- Born: 26 June 1929 Memphis, Tennessee, U.S.
- Died: 24 March 1996 (aged 66) Pinehurst, North Carolina, U.S.
- Buried: West Point Cemetery
- Allegiance: United States of America
- Branch: United States Army
- Service years: 1951–1985
- Rank: Lieutenant general
- Commands: Fifth United States Army 1st Infantry Division
- Conflicts: Korean War Vietnam War
- Awards: Distinguished Service Medal Silver Star Legion of Merit Distinguished Flying Cross

= Edward A. Partain =

United States Army general

Lieutenant general Edward Allen Partain (23 June 1929 – 24 March 1996) was a United States Army officer who served in the Korean War and the Vietnam War.

==Military career==
He graduated from the United States Military Academy (West Point) in 1951.

In 1964 he assisted Colonel Clyde Russell in establishing Military Assistance Command, Vietnam – Studies and Observations Group.

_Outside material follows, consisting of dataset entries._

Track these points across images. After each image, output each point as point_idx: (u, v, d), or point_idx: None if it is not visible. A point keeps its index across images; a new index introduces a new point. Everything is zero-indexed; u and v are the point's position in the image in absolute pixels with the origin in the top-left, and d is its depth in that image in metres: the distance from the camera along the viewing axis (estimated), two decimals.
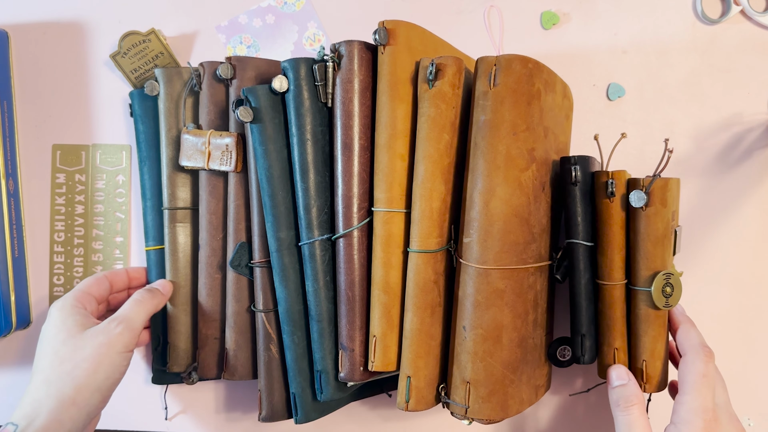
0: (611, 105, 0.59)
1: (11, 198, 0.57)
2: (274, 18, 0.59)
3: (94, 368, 0.45)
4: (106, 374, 0.45)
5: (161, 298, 0.52)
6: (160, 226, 0.55)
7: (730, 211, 0.59)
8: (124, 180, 0.59)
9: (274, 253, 0.50)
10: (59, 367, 0.45)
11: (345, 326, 0.48)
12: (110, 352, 0.46)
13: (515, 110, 0.45)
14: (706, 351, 0.48)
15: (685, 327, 0.50)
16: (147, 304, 0.50)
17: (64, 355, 0.45)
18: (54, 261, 0.59)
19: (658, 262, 0.48)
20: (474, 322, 0.46)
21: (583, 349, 0.51)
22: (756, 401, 0.59)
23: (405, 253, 0.48)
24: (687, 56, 0.59)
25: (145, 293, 0.51)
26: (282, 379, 0.52)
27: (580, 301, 0.50)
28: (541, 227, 0.49)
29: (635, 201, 0.47)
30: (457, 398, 0.47)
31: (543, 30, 0.59)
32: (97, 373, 0.45)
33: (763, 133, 0.58)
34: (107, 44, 0.59)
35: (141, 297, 0.50)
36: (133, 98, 0.55)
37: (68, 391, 0.44)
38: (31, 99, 0.59)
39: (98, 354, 0.45)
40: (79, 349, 0.45)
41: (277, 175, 0.49)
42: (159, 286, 0.53)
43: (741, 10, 0.58)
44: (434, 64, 0.46)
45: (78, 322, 0.47)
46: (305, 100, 0.48)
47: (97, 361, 0.45)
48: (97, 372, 0.45)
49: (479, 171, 0.46)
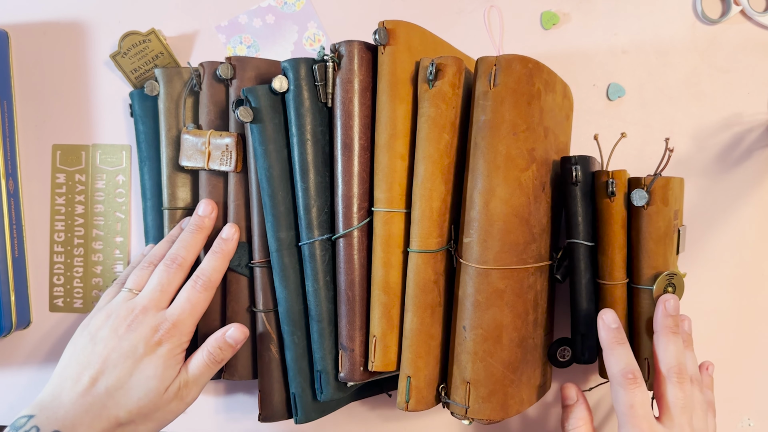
0: (611, 105, 0.59)
1: (11, 198, 0.57)
2: (274, 18, 0.59)
3: None
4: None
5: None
6: (160, 226, 0.55)
7: (730, 211, 0.59)
8: (124, 180, 0.59)
9: (274, 253, 0.50)
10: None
11: (345, 326, 0.48)
12: None
13: (515, 110, 0.45)
14: (678, 373, 0.45)
15: (663, 340, 0.46)
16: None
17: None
18: (54, 261, 0.59)
19: (660, 260, 0.48)
20: (474, 322, 0.46)
21: (583, 349, 0.51)
22: (756, 401, 0.59)
23: (405, 253, 0.48)
24: (687, 56, 0.59)
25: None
26: (282, 379, 0.52)
27: (580, 301, 0.50)
28: (541, 227, 0.49)
29: (637, 200, 0.47)
30: (457, 398, 0.47)
31: (543, 30, 0.59)
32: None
33: (763, 133, 0.58)
34: (107, 44, 0.59)
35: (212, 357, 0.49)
36: (133, 98, 0.55)
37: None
38: (31, 99, 0.59)
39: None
40: None
41: (277, 175, 0.49)
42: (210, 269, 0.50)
43: (741, 10, 0.58)
44: (434, 64, 0.46)
45: (171, 377, 0.46)
46: (305, 100, 0.48)
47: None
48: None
49: (479, 171, 0.46)
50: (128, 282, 0.49)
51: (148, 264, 0.50)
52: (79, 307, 0.59)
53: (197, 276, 0.49)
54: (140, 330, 0.46)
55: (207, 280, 0.49)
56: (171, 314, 0.47)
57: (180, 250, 0.50)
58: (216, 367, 0.49)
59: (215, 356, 0.48)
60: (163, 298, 0.48)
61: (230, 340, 0.49)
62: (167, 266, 0.49)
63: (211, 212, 0.52)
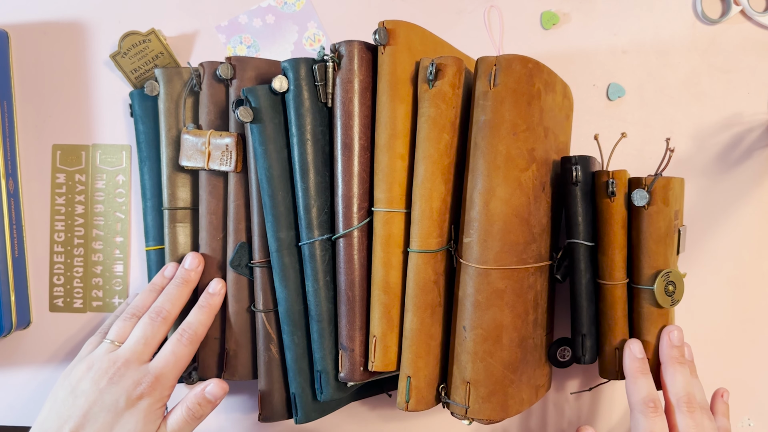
0: (611, 105, 0.59)
1: (11, 198, 0.57)
2: (274, 18, 0.59)
3: None
4: None
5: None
6: (160, 226, 0.55)
7: (730, 211, 0.59)
8: (124, 180, 0.59)
9: (274, 253, 0.50)
10: None
11: (345, 326, 0.48)
12: None
13: (515, 110, 0.45)
14: (687, 402, 0.46)
15: (671, 370, 0.48)
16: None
17: None
18: (54, 261, 0.59)
19: (660, 260, 0.48)
20: (474, 322, 0.46)
21: (583, 349, 0.51)
22: (756, 401, 0.59)
23: (405, 253, 0.48)
24: (687, 56, 0.59)
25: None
26: (282, 379, 0.52)
27: (580, 301, 0.50)
28: (541, 227, 0.49)
29: (638, 200, 0.47)
30: (457, 398, 0.47)
31: (543, 30, 0.59)
32: None
33: (763, 133, 0.58)
34: (107, 44, 0.59)
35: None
36: (133, 98, 0.55)
37: None
38: (31, 99, 0.59)
39: None
40: None
41: (277, 175, 0.49)
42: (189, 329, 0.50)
43: (741, 10, 0.58)
44: (434, 64, 0.46)
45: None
46: (305, 100, 0.48)
47: None
48: None
49: (479, 171, 0.46)
50: (110, 333, 0.49)
51: (131, 315, 0.50)
52: (79, 307, 0.59)
53: (183, 329, 0.49)
54: (122, 383, 0.46)
55: (193, 333, 0.49)
56: (154, 367, 0.47)
57: (165, 303, 0.50)
58: (195, 423, 0.48)
59: (194, 412, 0.48)
60: (146, 351, 0.48)
61: (209, 396, 0.48)
62: (152, 319, 0.49)
63: (197, 266, 0.52)
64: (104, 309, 0.59)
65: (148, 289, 0.52)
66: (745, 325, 0.59)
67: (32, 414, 0.59)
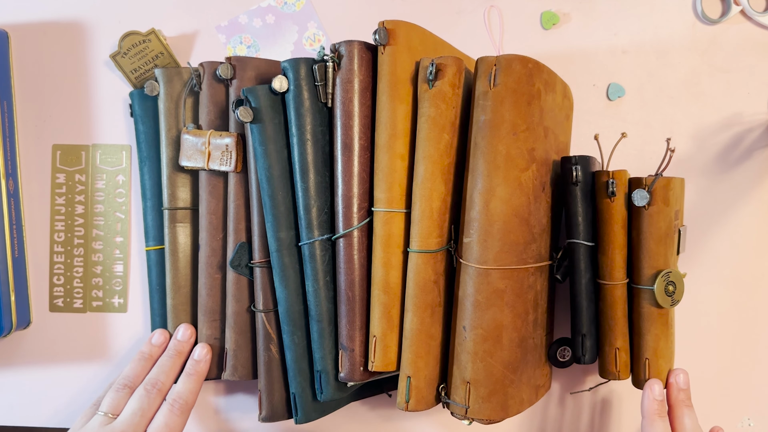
0: (611, 105, 0.59)
1: (11, 198, 0.57)
2: (274, 18, 0.59)
3: None
4: None
5: None
6: (160, 226, 0.55)
7: (730, 211, 0.59)
8: (124, 180, 0.59)
9: (274, 253, 0.50)
10: None
11: (345, 326, 0.48)
12: None
13: (515, 110, 0.45)
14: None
15: (679, 413, 0.49)
16: None
17: None
18: (54, 261, 0.59)
19: (660, 260, 0.48)
20: (474, 322, 0.46)
21: (583, 349, 0.51)
22: (756, 401, 0.59)
23: (405, 253, 0.48)
24: (687, 56, 0.59)
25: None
26: (282, 379, 0.52)
27: (580, 301, 0.50)
28: (541, 227, 0.49)
29: (638, 200, 0.47)
30: (457, 398, 0.47)
31: (543, 30, 0.59)
32: None
33: (763, 133, 0.58)
34: (107, 44, 0.59)
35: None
36: (133, 98, 0.55)
37: None
38: (31, 99, 0.59)
39: None
40: None
41: (277, 175, 0.49)
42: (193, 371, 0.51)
43: (741, 10, 0.58)
44: (434, 64, 0.46)
45: None
46: (305, 100, 0.48)
47: None
48: None
49: (479, 171, 0.46)
50: (103, 405, 0.49)
51: (123, 386, 0.50)
52: (79, 307, 0.59)
53: (174, 400, 0.49)
54: None
55: (184, 403, 0.49)
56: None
57: (160, 375, 0.51)
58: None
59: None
60: (143, 423, 0.48)
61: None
62: (147, 391, 0.49)
63: (189, 337, 0.53)
64: (104, 309, 0.59)
65: (137, 358, 0.52)
66: (745, 325, 0.59)
67: (32, 414, 0.59)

In June 1967 he served as commander of the 2nd Battalion, 503rd Infantry Regiment, part of the 173rd Airborne Brigade during the Vietnam War and participated in the Battle of the Slopes.

He served as commanding general of the 1st Infantry Division from July 1980 to December 1982.

He served as commanding general, Fifth United States Army from January 1983 until his retirement from the Army in January 1985.